=== Begin Enclosure ===
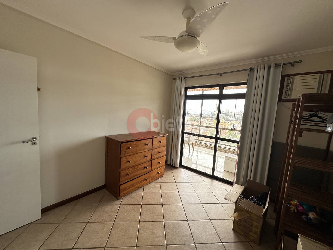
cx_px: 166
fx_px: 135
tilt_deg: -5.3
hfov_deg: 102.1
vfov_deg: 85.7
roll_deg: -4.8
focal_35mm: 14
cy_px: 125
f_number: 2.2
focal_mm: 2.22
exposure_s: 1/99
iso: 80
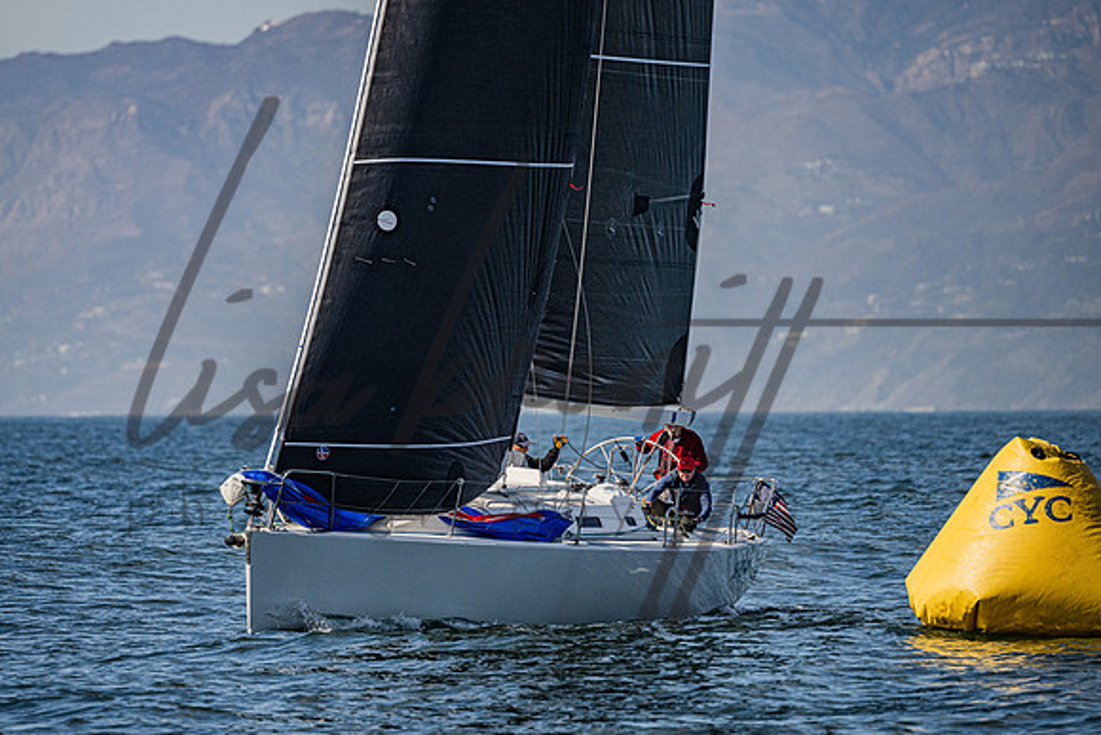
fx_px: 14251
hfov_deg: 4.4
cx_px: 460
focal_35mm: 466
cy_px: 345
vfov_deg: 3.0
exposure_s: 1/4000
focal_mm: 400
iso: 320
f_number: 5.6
=== End Enclosure ===
=== Begin Enclosure ===
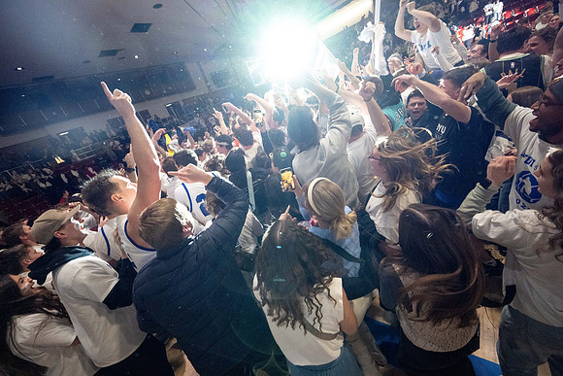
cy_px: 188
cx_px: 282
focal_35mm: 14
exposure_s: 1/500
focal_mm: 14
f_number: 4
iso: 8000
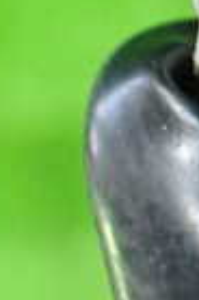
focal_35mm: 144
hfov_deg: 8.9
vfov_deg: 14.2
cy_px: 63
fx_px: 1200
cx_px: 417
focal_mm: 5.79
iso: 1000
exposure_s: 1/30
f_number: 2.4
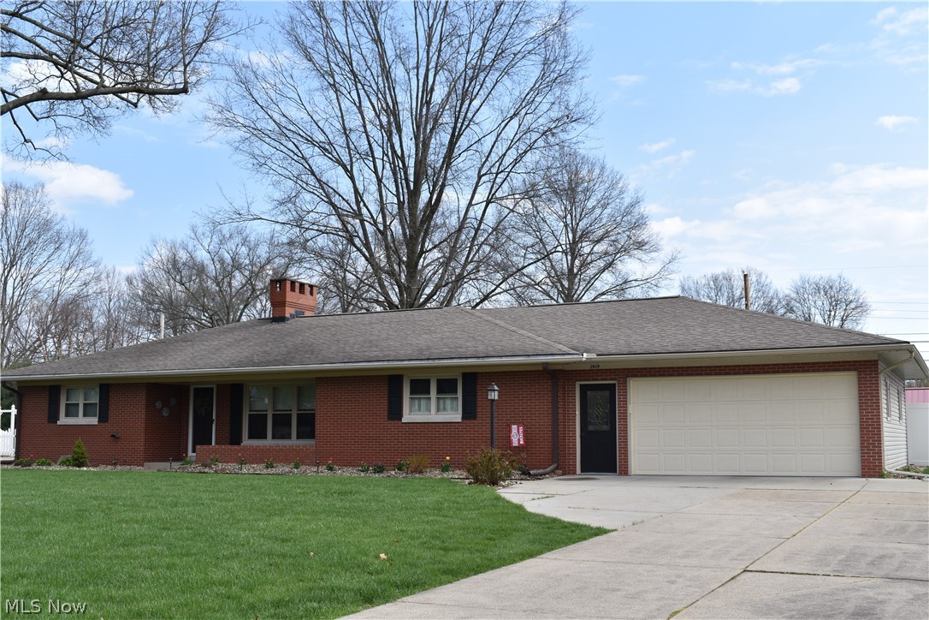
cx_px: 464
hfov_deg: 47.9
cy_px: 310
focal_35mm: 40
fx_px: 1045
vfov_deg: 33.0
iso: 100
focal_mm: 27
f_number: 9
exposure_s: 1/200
=== End Enclosure ===
(Activity) Word for word, repeat the lines above from the one with "focal_mm: 2.22" through the one with "f_number: 5.6", and nothing beyond them. Omit the pictures.

(Written answer)
focal_mm: 2.22
exposure_s: 1/99
iso: 80
fx_px: 14251
hfov_deg: 4.4
cx_px: 460
focal_35mm: 466
cy_px: 345
vfov_deg: 3.0
exposure_s: 1/4000
focal_mm: 400
iso: 320
f_number: 5.6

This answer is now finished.